Au-delà des grilles de lecture sur les résultats, les conditions du déroulement du scrutin, l’abstention historique qui l’a marqué, c’est sans aucun doute l’un des marqueurs, voire l’un des dégâts collatéraux de cette élection singulière : le recul effarant de la représentation féminine à la Chambre basse du Parlement. De 146 femmes députées dans l’ancienne Assemblée, leur nombre est tombé à seulement 34 femmes, soit un taux passé de 31% à 8%. Un recul que ne peuvent expliquer le boycott massif des électeurs et l’absence de la mouvance démocratique à cette joute électorale. À bien des égards, ce taux de représentation rachitique des femmes signe une régression à la fois pour la vie politique et pour la condition féminine. Il traduit sans nul doute le poids encore écrasant du conservatisme et du patriarcat. Signe emblématique de cette régression, le floutage pendant la campagne des visages de certaines candidates.
Comme si cette présence ne répondait, pour ceux qui parrainaient ces listes, qu’au souci de se conformer à une disposition de la loi électorale qui imposait la parité des candidatures. Une espèce de simple faire-valoir. Autre signe édifiant : les partis ayant mis en avant les femmes, comme ce parti qui s’enorgueillissait d’avoir “ramené des fraises, mais sélectionnées, pas celles exportées en Afrique du Sud”, ont été laminés lors du scrutin. On aurait tort de croire que c’est la loi électorale aménagée qui a desservi la gent féminine, toutefois, faut-il encore s’interroger sur les arrière-pensées des législateurs ? Mais il est difficile de ne pas voir dans ce recul cette propension chez les électeurs qui ont voté à privilégier les candidatures masculines.

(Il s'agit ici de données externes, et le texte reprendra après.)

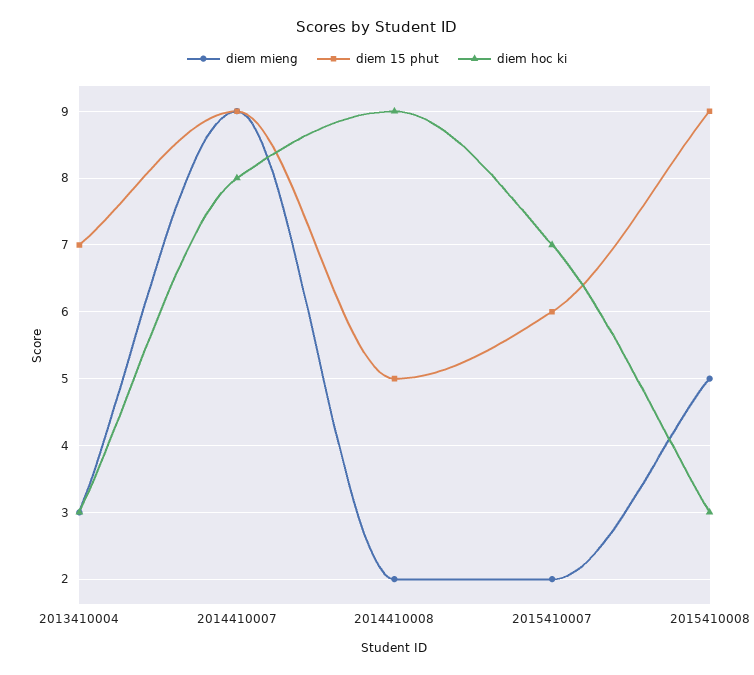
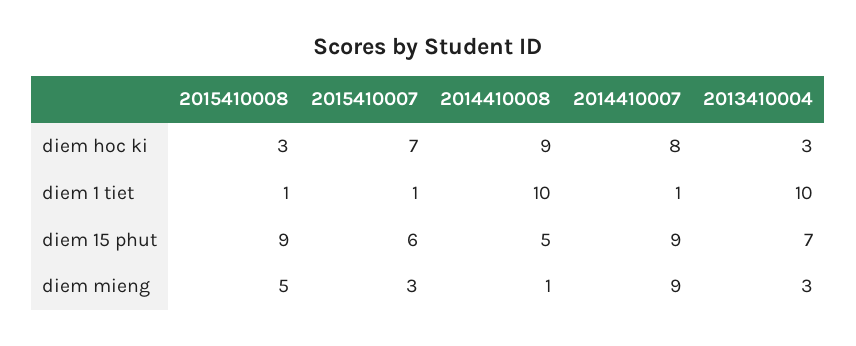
  {
    "diem mieng": {
      "2013410004": 3,
      "2014410007": 9,
-     "2014410008": 2,
+     "2014410008": 1,
-     "2015410007": 2,
+     "2015410007": 3,
      "2015410008": 5
    },
    "diem 15 phut": {
      "2013410004": 7,
      "2014410007": 9,
      "2014410008": 5,
      "2015410007": 6,
      "2015410008": 9
    },
    "diem hoc ki": {
      "2013410004": 3,
      "2014410007": 8,
      "2014410008": 9,
      "2015410007": 7,
      "2015410008": 3
-   }
+   },
+   "diem 1 tiet": {
+     "2015410008": 1,
+     "2015410007": 1,
+     "2014410008": 10,
+     "2014410007": 1,
+     "2013410004": 10
+   }
  }

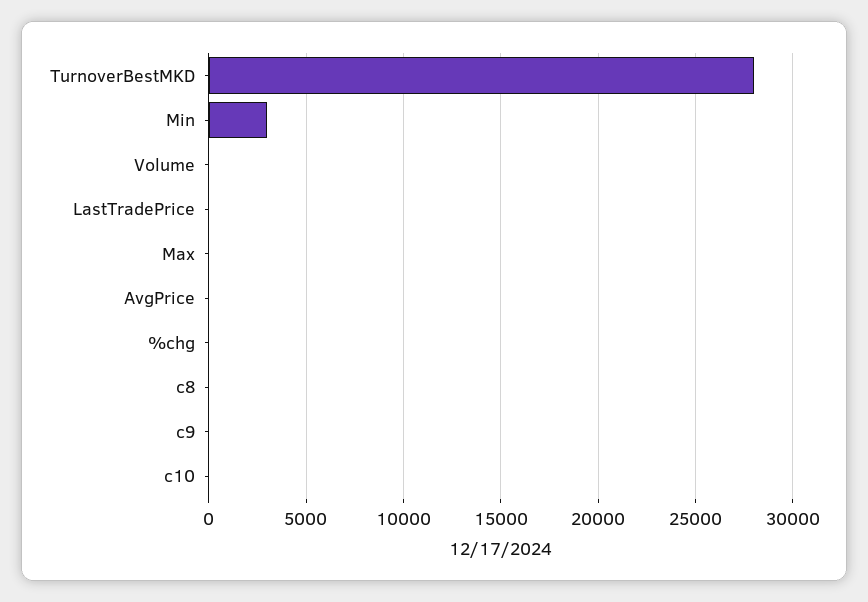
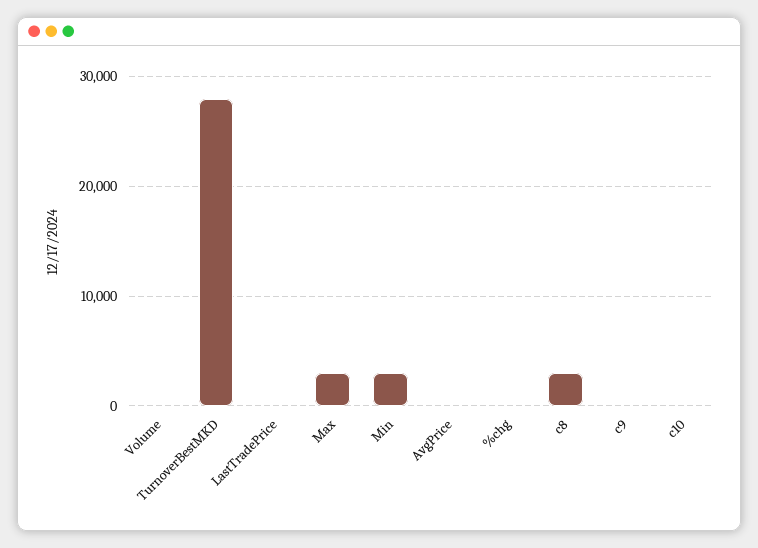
  {
    "TurnoverBestMKD": 28000,
    "Min": 3000,
    "Volume": 0,
    "LastTradePrice": 0,
-   "Max": 0,
+   "Max": 3000,
    "AvgPrice": 0,
    "%chg": 0,
-   "c8": 0,
+   "c8": 3000,
    "c9": 0,
    "c10": 0
  }

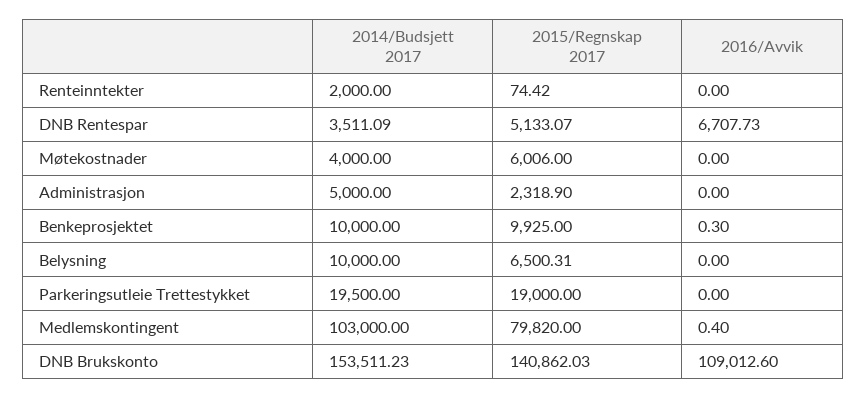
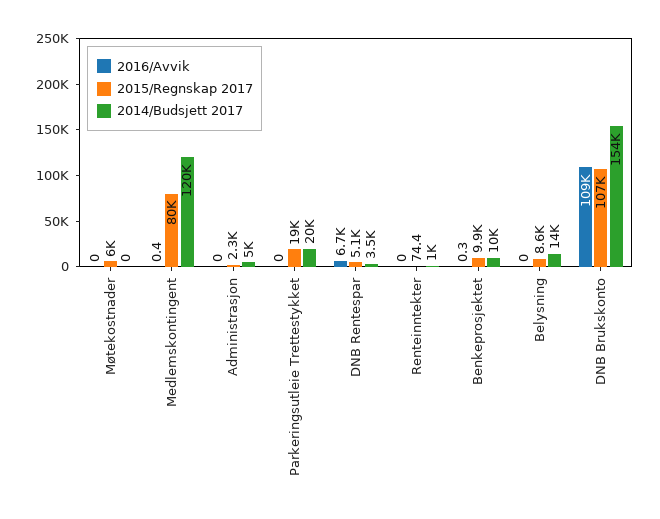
  {
    "2014/Budsjett 2017": {
-     "Renteinntekter": 2000,
+     "Renteinntekter": 1000,
      "DNB Rentespar": 3511.09,
-     "Møtekostnader": 4000,
+     "Møtekostnader": 0,
      "Administrasjon": 5000,
      "Benkeprosjektet": 10000,
-     "Belysning": 10000,
+     "Belysning": 14000,
      "Parkeringsutleie Trettestykket": 19500,
-     "Medlemskontingent": 103000,
+     "Medlemskontingent": 120000,
      "DNB Brukskonto": 153511.23
    },
    "2015/Regnskap 2017": {
      "Renteinntekter": 74.42,
      "DNB Rentespar": 5133.07,
      "Møtekostnader": 6006,
      "Administrasjon": 2318.9,
      "Benkeprosjektet": 9925,
-     "Belysning": 6500.31,
+     "Belysning": 8600,
      "Parkeringsutleie Trettestykket": 19000,
      "Medlemskontingent": 79820,
-     "DNB Brukskonto": 140862.03
+     "DNB Brukskonto": 107000
    },
    "2016/Avvik": {
      "Renteinntekter": 0,
      "DNB Rentespar": 6707.73,
      "Møtekostnader": 0,
      "Administrasjon": 0,
      "Benkeprosjektet": 0.3,
      "Belysning": 0,
      "Parkeringsutleie Trettestykket": 0,
      "Medlemskontingent": 0.4,
      "DNB Brukskonto": 109012.6
    }
  }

En imposant un quota de 30% dans la foulée des réformes engagées après le “Printemps arabe”, le président déchu n’ignorait pas le poids des résistances dans la société. Même si elle n’était pas dénuée d’arrière-pensées politiciennes, la loi d’alors visant l’élévation de la représentation des femmes dans les assemblées leur conférait une certaine visibilité. Mais faute de décisions audacieuses comme la révision du code de la famille, la réforme de l’école toujours prisonnière de l’obscurantisme et des forces de la régression, la représentation politique des femmes, pourtant assez présentes dans d’autres secteurs, s’annonce ardue. Faut-il rappeler les réactions à la loi sur la criminalisation de la violence à l’égard des femmes et les… violences qui ciblent les cadres vivants seuls, comme on a pu le voir récemment à Bordj Badji-Mokhtar ? Il est vrai que la mixité dans le Hirak a laissé entrevoir l’illusion d’une éventuelle évolution des mentalités. Mais le résultat du scrutin, même s’il faut le relativiser compte tenu des conditions de sa tenue, n’en est pas moins un indicateur que le chemin est encore long pour une réelle émancipation de la femme.